Interview with Marius Jurgilas, Member of the Board at the Bank of Lithuania
It’s no secret that financial services are undergoing a great technological transformation. We have chosen to play an active role in this process by seeking to become a partner for the financial sector, promoting innovation and sustainable growth. This has been a strategic direction of the Bank of Lithuania for the past 4 years. Most importantly, this direction is also shared by other public institutions.
One of the objectives of our Fintech policy is to strike the right balance between acknowledging and managing potential risks while also enabling financial innovation. As a central bank and supervisory institution, the Bank of Lithuania has found itself in a position to ensure an orderly usage of new technologies in the financial markets. The multiplicity of mandates turned out to be a useful tool for us to see a bigger picture of financial markets globally. It has encouraged discussions outside the rigid organisational silos and facilitated a cultural shift towards combining a strict supervisory view with a partnership approach.

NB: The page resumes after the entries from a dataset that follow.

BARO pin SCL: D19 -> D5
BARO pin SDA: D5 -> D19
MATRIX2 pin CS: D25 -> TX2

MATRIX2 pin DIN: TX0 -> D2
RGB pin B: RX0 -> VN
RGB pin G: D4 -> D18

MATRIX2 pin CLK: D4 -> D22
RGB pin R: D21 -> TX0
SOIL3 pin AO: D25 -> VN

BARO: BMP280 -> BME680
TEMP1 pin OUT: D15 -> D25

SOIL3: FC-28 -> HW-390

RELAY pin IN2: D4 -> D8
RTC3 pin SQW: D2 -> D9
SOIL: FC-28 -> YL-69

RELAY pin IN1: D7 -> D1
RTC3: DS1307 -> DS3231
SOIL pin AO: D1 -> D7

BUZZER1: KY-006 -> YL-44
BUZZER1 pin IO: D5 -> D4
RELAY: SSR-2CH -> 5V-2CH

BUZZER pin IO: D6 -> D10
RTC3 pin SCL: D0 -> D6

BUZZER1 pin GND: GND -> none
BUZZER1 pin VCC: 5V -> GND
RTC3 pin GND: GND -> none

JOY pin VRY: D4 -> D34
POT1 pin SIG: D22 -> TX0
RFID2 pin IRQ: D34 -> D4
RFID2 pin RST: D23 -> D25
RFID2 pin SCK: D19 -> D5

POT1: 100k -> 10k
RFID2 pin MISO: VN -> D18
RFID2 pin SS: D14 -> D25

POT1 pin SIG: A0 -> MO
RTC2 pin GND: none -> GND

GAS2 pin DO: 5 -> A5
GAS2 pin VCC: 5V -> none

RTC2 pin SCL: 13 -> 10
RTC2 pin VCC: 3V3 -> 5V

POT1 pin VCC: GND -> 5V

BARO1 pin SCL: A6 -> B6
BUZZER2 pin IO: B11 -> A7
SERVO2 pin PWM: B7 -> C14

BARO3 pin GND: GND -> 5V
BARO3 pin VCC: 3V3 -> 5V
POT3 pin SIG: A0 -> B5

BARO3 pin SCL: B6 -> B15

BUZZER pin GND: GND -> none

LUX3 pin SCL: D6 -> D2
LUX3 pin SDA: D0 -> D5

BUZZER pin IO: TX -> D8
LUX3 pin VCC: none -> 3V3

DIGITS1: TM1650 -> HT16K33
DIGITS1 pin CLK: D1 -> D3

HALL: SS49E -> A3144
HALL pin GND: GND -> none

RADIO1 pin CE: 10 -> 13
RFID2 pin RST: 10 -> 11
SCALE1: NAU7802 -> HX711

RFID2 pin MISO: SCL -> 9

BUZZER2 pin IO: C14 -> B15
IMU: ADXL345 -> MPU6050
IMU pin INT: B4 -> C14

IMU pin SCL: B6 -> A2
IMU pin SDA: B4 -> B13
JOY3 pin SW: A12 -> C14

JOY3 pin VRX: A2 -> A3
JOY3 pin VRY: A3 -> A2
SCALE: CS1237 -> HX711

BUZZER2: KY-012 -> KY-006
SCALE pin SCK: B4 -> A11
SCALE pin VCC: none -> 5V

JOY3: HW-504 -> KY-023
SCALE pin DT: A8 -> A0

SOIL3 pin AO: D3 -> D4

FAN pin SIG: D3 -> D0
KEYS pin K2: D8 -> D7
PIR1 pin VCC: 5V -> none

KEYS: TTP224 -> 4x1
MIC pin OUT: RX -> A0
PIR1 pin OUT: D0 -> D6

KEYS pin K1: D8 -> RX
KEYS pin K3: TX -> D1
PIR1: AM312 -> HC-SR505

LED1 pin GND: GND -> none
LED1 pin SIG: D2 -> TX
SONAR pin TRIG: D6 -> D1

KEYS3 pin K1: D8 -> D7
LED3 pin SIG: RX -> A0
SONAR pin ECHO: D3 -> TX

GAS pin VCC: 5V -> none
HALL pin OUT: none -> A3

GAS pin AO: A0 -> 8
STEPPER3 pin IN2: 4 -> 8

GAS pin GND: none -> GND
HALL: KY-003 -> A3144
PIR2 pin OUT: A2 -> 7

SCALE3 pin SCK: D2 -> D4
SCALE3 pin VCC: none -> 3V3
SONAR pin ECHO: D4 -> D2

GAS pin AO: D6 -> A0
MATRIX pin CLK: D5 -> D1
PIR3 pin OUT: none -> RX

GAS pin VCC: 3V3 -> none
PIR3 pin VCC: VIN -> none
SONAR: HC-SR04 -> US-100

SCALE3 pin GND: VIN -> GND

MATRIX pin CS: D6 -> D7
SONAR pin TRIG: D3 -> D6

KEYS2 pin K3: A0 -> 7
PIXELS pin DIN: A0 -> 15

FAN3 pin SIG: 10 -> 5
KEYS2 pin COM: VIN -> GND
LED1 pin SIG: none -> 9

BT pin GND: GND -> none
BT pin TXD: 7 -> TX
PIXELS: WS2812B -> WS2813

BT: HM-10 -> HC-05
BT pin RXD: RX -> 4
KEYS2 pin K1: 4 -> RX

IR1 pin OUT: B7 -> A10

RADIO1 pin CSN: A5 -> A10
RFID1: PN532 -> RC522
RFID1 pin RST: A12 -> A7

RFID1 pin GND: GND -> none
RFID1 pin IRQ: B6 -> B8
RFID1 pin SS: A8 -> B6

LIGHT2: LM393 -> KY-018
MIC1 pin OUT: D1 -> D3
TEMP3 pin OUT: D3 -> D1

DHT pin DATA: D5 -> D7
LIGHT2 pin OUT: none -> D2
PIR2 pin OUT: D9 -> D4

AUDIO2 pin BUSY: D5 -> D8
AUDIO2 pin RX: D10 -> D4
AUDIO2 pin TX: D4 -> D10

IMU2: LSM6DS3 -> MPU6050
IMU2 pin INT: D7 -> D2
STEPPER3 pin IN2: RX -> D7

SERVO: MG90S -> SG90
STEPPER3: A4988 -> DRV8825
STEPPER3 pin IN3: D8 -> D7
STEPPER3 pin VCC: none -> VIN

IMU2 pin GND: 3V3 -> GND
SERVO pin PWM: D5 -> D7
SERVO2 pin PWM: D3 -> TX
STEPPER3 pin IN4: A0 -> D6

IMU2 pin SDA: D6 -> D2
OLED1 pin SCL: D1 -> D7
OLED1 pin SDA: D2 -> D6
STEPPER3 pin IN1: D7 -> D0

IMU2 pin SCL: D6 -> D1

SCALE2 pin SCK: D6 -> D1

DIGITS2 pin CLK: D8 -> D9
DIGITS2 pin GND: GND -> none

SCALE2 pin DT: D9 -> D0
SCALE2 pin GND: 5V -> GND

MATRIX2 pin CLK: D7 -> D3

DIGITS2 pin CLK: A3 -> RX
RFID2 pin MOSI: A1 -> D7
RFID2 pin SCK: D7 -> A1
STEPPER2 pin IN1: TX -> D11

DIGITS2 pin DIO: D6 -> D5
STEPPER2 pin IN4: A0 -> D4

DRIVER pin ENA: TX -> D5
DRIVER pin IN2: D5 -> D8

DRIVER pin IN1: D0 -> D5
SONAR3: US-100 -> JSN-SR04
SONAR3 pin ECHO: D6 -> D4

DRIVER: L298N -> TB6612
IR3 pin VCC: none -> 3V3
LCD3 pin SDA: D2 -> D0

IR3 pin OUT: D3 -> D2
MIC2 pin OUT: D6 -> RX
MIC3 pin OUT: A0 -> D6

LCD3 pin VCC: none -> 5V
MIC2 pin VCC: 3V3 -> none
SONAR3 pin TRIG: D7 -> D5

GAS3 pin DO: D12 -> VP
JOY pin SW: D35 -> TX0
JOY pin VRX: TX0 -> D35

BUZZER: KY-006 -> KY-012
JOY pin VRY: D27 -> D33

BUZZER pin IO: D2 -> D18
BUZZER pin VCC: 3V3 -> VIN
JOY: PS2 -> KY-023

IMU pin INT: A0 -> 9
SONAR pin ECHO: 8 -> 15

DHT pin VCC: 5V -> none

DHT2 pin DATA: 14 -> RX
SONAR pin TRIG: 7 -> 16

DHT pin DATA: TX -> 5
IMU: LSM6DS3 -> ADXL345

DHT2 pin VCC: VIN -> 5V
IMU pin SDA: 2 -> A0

There has been a significant change. In recent years, Lithuania has become the number one jurisdiction for electronic money institutions in the European Union. Other sub-sectors of Fintech, such as P2P lending and crowdfunding, also saw dramatic growth.
These changes facilitated the digitalisation of consumer behaviour. The preference for mobile banking and non-cash payment solutions is already much higher in Lithuania than just a few years ago. Having said this, this change is posing a lot of issues in terms of access to financial services, financial inclusion and risk management. Ensuring sustainable change is a constant balancing act.
It was a privilege to be acknowledged as the forerunners of innovation. In the current age of digital excitement, the Bank of Lithuania has decided to set itself up for digital maturity. First of all, we are making substantial investments upgrading our record-setting CENTROlink payment system, which is heavily used by financial market participants.
We are also about to modernise our data management system, deploying new Regtech solutions, which has provided us with lessons on how to streamline reporting procedures as well as reduce the administrative burden and costs for both supervised entities and the regulator. As a supervisory authority, we will be able to gain insights on potential market risks and share them with financial market participants in a more timely and accurate manner, resulting in more efficient supervisory practices.
Lastly, we are heavily involved in the Eurosystem’s efforts to build digital Euro prototypes in a series of practical experiments. In this endeavour, we are relying on the knowledge we have built during our own DLT experimentation projects in recent years.
When it comes to our success in the Fintech sector, we have had an appealing narrative: policy changes in Lithuania created a more conducive ecosystem for innovative Fintech companies to address their own challenges. Our businesses and consumers need faster, cheaper and more innovative financial services. We also need innovation and high value-added jobs to be created here, in Lithuania. That is exactly what we have managed to achieve, largely in the payments and digital banking sectors.
Now, we can use these results (such as accumulated knowledge and trained staff) as a foundation for further growth in sectors such as Wealthtech, which is especially ripe for growth, given the new European Crowdfunding Regulation and an increased need for investments after the outbreaks of the coronavirus.